▶ _YOUR TASK_
Write out each record below exactly, without pictures.
*** RECORDS FOR THE TASK Section Begins ***
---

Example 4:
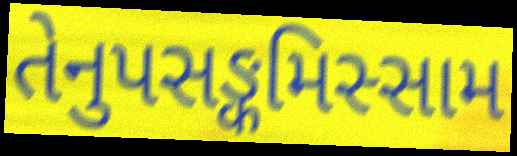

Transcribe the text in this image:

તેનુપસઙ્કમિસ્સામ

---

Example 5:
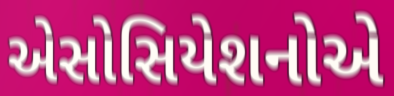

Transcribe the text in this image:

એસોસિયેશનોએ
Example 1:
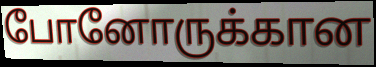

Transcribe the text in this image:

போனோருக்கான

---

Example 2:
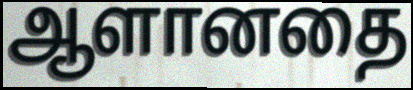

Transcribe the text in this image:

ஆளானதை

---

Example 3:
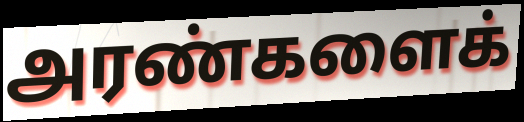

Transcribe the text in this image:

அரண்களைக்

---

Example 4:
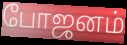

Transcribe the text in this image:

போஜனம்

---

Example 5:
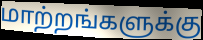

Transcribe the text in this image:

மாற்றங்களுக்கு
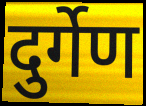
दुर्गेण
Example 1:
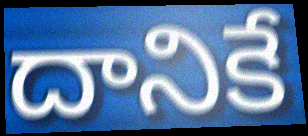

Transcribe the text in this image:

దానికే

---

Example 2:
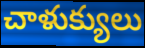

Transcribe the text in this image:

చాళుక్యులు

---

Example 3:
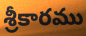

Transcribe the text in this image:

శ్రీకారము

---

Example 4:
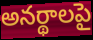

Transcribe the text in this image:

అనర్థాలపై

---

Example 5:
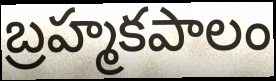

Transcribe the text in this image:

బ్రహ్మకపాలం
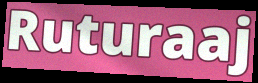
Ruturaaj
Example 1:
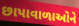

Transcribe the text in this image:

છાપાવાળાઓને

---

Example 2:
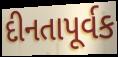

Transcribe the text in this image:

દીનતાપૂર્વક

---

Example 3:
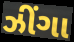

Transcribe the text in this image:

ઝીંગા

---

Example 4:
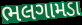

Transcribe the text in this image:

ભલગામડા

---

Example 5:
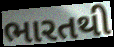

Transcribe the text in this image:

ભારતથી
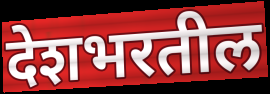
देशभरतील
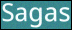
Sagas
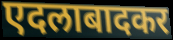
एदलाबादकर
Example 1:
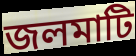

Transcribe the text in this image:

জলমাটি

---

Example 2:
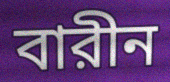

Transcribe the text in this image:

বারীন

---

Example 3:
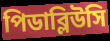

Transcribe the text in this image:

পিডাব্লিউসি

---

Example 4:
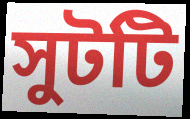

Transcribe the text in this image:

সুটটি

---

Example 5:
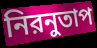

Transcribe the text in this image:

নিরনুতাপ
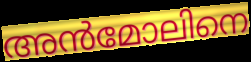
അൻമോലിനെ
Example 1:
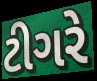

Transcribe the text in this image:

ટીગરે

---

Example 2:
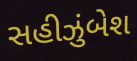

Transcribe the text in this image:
*** RECORDS FOR THE TASK Section Ends ***
▶ _ANSWER FOR THIS EXERCISE_
---

Example 4:

Transcribe the text in this image:

તેનુપસઙ્કમિસ્સામ

---

Example 5:

Transcribe the text in this image:

એસોસિયેશનોએ
Example 1:

Transcribe the text in this image:

போனோருக்கான

---

Example 2:

Transcribe the text in this image:

ஆளானதை

---

Example 3:

Transcribe the text in this image:

அரண்களைக்

---

Example 4:

Transcribe the text in this image:

போஜனம்

---

Example 5:

Transcribe the text in this image:

மாற்றங்களுக்கு
दुर्गेण
Example 1:

Transcribe the text in this image:

దానికే

---

Example 2:

Transcribe the text in this image:

చాళుక్యులు

---

Example 3:

Transcribe the text in this image:

శ్రీకారము

---

Example 4:

Transcribe the text in this image:

అనర్థాలపై

---

Example 5:

Transcribe the text in this image:

బ్రహ్మకపాలం
Ruturaaj
Example 1:

Transcribe the text in this image:

છાપાવાળાઓને

---

Example 2:

Transcribe the text in this image:

દીનતાપૂર્વક

---

Example 3:

Transcribe the text in this image:

ઝીંગા

---

Example 4:

Transcribe the text in this image:

ભલગામડા

---

Example 5:

Transcribe the text in this image:

ભારતથી
देशभरतील
Sagas
एदलाबादकर
Example 1:

Transcribe the text in this image:

জলমাটি

---

Example 2:

Transcribe the text in this image:

বারীন

---

Example 3:

Transcribe the text in this image:

পিডাব্লিউসি

---

Example 4:

Transcribe the text in this image:

সুটটি

---

Example 5:

Transcribe the text in this image:

নিরনুতাপ
അൻമോലിനെ
Example 1:

Transcribe the text in this image:

ટીગરે

---

Example 2:

Transcribe the text in this image:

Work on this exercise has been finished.